** start of Passage **

Offer Acceptance means creating an account on an online resource at https://applanza.com, which implies unconditional acceptance of all terms and conditions of the Offer and the documents that are an integral part thereof.
Statistics means data and information in electronic form, which are compiled and/or provided by the Administration to the Partner, may contain information of the number of Clicks, Views and other parameters of interaction between the Parties, as well as of the amount of Partner’s remuneration.
Agreement means an affiliation agreement, whose subject matter is the Partner providing the Services specified by, but not limited to the Offer.
Click means the User going to (clicking) the hyperlink in the Advertisement.
Offer means this document published online at https://applanza.com/app/page/terms-and-conditions, including all documents that are an integral part thereof.
Partner means an individual, who has accepted the Offer.

** end of Passage **
** start of Extracted entries **

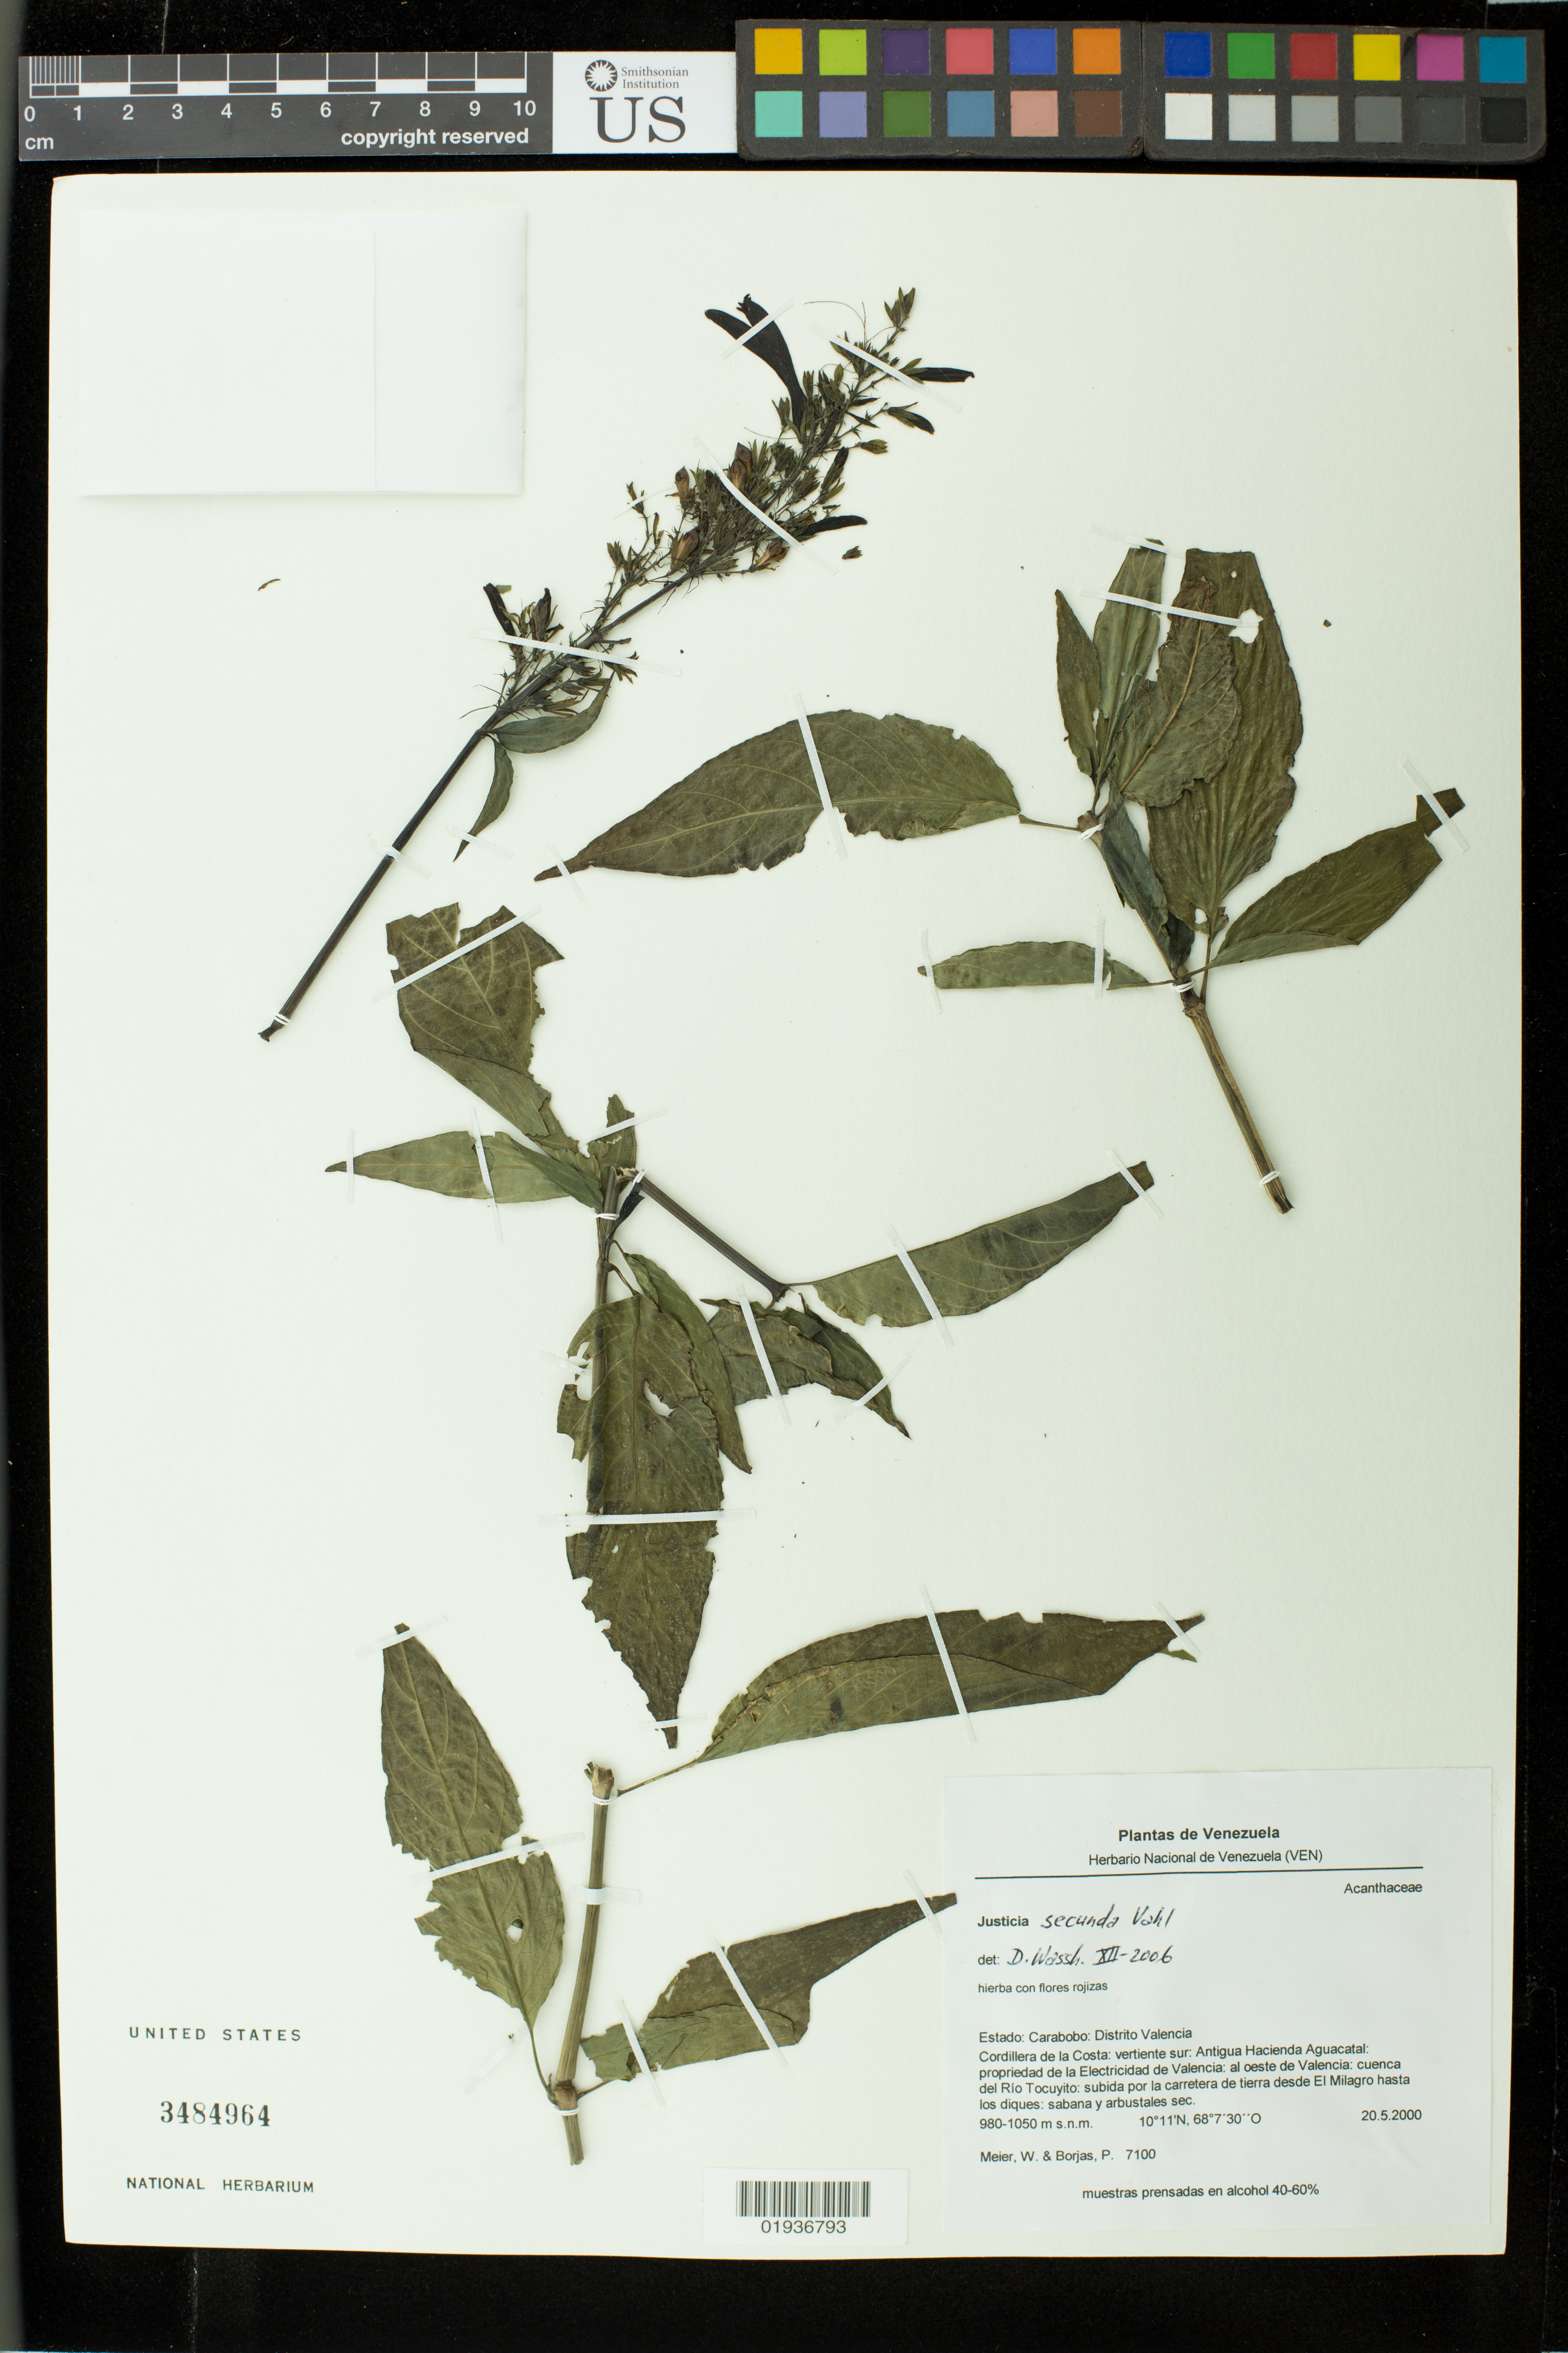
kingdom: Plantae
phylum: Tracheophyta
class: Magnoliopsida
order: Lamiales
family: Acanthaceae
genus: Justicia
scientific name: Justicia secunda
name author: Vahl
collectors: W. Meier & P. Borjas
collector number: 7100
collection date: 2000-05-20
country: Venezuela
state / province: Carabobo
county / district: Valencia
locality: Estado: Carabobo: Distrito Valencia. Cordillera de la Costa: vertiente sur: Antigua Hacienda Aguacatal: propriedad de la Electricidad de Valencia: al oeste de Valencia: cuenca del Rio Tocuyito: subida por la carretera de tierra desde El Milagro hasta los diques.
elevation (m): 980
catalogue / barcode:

** end of Extracted entries **

Task prompt>
Repeat the wording of the terms passage from "Offer Acceptance means" up to and including "the documents that are an integral part thereof.". The records were collected from a different source than the text.

The completed task>
Offer Acceptance means creating an account on an online resource at https://applanza.com, which implies unconditional acceptance of all terms and conditions of the Offer and the documents that are an integral part thereof.